**PROBLEM DETAILS:** Report back every line in the data that includes the string "linecap".

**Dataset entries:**
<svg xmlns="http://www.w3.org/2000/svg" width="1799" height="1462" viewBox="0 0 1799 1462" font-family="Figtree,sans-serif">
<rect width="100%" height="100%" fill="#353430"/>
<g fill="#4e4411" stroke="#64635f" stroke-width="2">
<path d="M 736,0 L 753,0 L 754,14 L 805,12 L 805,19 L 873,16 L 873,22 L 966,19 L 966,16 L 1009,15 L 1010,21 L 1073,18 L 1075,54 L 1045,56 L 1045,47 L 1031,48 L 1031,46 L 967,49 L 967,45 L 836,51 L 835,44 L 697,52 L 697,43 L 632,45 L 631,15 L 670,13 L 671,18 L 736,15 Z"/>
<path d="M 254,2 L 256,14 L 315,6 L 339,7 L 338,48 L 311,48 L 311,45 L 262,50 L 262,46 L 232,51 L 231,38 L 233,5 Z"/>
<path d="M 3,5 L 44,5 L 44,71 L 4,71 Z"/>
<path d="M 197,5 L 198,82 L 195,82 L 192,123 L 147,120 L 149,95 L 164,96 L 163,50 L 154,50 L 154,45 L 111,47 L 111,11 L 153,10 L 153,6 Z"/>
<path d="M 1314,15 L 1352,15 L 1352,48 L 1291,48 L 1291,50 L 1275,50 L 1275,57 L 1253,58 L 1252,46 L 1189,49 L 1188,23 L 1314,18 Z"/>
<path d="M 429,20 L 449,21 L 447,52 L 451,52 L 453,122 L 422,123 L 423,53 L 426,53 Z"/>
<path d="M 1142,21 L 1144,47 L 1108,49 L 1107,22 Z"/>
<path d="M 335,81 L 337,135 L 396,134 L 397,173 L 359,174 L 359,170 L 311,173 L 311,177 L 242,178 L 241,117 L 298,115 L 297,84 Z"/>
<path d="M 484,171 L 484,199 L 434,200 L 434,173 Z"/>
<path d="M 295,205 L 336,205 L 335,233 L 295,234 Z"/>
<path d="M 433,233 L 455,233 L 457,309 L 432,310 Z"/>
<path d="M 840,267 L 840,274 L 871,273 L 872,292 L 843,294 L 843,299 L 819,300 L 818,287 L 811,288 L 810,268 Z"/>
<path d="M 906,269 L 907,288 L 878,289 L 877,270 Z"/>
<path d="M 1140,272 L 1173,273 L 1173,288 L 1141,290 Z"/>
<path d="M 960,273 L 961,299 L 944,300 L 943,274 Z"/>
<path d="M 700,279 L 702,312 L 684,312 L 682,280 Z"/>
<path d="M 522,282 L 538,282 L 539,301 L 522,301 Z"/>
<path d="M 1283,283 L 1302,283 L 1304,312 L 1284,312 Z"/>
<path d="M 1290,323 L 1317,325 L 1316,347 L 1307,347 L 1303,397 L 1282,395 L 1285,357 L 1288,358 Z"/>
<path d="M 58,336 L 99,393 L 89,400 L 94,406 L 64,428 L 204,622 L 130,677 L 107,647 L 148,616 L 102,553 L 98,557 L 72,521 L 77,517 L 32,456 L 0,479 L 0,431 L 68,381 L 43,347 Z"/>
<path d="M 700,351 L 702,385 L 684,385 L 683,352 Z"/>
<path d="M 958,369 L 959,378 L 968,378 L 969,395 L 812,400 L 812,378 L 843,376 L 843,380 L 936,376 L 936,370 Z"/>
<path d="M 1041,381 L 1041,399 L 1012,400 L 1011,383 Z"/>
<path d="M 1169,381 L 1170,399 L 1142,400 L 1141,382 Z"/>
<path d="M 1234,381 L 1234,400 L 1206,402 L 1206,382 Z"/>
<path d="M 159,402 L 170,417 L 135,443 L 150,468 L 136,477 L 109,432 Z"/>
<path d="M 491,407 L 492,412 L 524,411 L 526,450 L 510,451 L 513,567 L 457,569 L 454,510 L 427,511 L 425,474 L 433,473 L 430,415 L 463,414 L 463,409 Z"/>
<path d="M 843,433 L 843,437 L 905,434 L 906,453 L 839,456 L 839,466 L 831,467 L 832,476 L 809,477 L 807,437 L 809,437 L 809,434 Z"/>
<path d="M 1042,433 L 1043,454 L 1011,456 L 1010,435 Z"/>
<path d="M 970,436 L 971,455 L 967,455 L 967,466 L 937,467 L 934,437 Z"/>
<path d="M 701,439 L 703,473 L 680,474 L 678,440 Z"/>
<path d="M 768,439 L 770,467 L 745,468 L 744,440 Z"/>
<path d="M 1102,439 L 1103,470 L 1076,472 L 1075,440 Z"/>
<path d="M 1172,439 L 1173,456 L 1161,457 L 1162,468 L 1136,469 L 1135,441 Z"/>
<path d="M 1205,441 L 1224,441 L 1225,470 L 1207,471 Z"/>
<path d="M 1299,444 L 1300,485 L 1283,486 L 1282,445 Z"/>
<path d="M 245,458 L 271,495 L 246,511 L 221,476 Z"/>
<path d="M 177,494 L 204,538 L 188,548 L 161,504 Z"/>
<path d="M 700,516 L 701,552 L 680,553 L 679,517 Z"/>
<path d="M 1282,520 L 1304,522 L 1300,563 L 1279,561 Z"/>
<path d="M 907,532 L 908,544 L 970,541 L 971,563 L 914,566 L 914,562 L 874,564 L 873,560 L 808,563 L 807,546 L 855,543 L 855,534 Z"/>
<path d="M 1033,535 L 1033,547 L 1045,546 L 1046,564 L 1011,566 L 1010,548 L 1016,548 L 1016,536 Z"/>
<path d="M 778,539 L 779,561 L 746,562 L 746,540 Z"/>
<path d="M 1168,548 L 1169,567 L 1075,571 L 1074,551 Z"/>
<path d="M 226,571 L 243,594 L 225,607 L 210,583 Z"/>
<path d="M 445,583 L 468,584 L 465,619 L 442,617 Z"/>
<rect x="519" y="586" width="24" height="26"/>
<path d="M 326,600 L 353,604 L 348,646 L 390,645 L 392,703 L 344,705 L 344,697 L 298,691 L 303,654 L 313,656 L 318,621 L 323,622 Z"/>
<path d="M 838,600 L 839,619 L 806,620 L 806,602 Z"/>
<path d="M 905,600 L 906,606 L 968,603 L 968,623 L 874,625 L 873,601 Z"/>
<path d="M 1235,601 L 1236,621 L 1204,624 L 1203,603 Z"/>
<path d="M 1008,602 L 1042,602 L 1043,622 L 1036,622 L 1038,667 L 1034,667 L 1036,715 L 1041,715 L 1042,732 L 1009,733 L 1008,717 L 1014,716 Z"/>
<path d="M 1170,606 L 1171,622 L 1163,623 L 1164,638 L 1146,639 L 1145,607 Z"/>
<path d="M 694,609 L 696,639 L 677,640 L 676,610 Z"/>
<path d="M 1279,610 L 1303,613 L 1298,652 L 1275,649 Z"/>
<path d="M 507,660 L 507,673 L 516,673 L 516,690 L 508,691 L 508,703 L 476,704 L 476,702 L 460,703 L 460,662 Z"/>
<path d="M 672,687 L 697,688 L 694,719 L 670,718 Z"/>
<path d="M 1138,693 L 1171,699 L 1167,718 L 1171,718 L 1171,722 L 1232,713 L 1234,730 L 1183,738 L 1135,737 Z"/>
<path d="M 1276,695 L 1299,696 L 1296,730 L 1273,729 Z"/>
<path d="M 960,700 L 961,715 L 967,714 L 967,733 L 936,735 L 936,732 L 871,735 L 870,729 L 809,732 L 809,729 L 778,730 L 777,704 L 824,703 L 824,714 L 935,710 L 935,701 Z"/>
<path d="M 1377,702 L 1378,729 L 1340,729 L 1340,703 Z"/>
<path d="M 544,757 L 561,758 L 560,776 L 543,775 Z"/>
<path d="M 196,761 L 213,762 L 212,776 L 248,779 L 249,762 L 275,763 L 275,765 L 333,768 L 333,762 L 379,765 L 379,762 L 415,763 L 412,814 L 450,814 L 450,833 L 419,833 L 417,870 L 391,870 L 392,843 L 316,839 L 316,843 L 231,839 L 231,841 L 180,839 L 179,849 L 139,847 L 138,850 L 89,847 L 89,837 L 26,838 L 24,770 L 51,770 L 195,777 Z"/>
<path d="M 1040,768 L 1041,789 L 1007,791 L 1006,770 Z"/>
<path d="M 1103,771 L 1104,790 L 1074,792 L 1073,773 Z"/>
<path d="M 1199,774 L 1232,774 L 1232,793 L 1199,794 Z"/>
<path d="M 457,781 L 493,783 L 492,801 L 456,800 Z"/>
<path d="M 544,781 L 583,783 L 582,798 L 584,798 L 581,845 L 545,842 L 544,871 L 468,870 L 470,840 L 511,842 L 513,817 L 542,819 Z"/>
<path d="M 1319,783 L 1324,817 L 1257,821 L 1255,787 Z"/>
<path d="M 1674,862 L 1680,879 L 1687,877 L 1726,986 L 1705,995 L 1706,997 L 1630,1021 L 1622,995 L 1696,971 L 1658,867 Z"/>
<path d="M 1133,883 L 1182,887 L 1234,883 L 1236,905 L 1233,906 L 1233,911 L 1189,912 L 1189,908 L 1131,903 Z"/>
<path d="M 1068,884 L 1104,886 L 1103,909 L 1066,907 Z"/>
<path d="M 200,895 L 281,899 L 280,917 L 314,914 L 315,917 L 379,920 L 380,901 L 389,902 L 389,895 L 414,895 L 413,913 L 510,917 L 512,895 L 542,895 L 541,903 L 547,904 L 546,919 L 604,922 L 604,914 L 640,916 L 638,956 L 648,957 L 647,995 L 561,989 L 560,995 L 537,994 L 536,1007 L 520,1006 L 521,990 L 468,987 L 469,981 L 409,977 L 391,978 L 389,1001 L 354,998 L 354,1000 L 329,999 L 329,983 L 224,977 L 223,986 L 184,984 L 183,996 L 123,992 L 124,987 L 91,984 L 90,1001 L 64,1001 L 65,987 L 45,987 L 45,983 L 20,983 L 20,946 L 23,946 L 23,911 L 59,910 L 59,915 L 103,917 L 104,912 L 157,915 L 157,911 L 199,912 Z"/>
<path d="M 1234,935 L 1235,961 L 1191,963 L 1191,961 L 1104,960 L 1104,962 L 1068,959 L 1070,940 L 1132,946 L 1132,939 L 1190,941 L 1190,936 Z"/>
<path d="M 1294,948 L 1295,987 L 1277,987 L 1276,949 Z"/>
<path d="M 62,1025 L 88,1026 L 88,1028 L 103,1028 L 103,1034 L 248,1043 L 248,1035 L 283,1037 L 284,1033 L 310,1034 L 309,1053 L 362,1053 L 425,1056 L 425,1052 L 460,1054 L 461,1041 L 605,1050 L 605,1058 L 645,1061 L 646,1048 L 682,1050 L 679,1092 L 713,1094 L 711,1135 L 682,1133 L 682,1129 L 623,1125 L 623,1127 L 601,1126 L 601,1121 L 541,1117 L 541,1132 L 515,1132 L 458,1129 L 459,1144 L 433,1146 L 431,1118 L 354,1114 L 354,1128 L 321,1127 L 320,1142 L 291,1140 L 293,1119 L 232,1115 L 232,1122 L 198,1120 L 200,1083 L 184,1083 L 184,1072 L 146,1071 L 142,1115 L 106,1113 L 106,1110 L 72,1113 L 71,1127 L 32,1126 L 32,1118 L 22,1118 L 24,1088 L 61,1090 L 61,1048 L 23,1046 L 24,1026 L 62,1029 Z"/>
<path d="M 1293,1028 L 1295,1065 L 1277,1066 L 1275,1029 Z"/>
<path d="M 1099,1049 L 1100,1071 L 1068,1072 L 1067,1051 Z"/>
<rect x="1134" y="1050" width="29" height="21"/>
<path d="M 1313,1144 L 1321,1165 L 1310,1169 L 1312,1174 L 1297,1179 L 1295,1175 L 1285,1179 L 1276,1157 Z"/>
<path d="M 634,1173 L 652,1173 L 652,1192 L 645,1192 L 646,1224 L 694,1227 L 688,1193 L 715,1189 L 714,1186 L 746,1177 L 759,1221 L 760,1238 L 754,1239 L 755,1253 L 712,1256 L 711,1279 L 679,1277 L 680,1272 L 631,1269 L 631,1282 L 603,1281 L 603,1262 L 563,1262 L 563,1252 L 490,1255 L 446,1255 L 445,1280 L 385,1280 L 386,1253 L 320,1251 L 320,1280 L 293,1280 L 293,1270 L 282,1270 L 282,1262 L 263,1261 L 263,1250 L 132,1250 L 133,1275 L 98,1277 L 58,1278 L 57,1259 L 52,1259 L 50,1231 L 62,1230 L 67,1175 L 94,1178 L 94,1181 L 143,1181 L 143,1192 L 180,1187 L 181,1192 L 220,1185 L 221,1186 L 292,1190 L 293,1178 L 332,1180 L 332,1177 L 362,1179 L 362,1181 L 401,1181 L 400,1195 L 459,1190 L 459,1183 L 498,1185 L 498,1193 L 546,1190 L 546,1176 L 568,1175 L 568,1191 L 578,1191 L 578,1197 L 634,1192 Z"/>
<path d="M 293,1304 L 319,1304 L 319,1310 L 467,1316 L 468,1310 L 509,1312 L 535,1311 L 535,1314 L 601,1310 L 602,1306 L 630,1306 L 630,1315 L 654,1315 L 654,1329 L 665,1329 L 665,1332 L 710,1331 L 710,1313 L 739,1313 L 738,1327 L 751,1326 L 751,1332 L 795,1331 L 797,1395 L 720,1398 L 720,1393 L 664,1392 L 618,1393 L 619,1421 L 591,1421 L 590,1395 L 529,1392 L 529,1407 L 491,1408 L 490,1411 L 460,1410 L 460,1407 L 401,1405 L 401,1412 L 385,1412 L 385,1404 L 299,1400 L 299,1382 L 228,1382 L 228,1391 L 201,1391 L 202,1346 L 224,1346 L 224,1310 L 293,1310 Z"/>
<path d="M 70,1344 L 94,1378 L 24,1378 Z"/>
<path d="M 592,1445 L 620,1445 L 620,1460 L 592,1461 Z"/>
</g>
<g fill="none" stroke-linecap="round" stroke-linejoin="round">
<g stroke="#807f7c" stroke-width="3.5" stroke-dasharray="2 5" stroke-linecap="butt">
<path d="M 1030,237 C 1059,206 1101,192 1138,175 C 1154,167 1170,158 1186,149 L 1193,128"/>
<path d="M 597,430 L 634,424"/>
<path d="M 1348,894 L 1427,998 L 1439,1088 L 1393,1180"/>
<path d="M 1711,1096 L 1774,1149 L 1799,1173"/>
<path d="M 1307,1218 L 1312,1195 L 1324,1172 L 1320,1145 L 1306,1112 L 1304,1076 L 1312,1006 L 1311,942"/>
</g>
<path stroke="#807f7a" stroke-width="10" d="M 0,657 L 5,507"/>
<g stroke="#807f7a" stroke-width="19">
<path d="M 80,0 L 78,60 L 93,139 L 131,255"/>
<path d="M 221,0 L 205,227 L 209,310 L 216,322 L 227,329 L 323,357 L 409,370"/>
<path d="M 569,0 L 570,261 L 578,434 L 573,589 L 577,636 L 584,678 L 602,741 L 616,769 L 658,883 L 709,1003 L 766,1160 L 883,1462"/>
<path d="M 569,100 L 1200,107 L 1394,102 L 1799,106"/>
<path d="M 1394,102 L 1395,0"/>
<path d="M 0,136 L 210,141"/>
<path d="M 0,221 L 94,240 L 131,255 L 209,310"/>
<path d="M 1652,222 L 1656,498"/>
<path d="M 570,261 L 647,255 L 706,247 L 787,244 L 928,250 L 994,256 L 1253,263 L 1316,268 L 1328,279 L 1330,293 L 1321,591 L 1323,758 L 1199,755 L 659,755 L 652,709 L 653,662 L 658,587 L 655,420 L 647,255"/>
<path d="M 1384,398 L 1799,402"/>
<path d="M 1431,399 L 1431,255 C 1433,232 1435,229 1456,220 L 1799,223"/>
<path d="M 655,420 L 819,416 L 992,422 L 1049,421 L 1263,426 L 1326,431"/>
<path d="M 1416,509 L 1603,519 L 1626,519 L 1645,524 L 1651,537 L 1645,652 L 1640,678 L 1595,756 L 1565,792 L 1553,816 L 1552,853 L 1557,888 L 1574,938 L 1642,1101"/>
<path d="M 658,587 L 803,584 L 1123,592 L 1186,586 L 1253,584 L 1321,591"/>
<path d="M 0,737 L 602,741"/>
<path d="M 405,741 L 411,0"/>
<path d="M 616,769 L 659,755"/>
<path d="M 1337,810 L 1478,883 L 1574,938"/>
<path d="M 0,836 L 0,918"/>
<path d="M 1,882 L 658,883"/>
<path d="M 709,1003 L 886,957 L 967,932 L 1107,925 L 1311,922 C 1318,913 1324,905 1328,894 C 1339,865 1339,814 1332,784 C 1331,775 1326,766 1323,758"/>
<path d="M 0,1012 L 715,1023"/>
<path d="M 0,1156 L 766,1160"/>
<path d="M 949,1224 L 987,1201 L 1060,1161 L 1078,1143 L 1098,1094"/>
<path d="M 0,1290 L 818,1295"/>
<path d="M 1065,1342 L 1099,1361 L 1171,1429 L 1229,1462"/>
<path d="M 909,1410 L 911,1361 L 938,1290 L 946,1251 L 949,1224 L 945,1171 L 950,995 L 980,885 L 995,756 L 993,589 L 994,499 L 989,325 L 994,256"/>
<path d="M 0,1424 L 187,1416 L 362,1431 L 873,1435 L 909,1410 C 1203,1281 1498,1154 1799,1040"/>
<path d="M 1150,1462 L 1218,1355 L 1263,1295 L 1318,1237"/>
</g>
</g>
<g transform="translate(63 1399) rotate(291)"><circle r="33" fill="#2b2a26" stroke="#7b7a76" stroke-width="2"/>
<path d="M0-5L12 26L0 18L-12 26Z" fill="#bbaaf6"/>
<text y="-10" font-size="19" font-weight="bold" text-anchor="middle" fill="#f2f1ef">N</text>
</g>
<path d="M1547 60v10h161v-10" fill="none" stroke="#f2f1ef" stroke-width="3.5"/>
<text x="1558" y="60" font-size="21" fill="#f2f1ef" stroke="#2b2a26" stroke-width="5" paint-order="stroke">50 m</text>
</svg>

**PROBLEM SOLUTION:**
<g fill="none" stroke-linecap="round" stroke-linejoin="round">
<g stroke="#807f7c" stroke-width="3.5" stroke-dasharray="2 5" stroke-linecap="butt">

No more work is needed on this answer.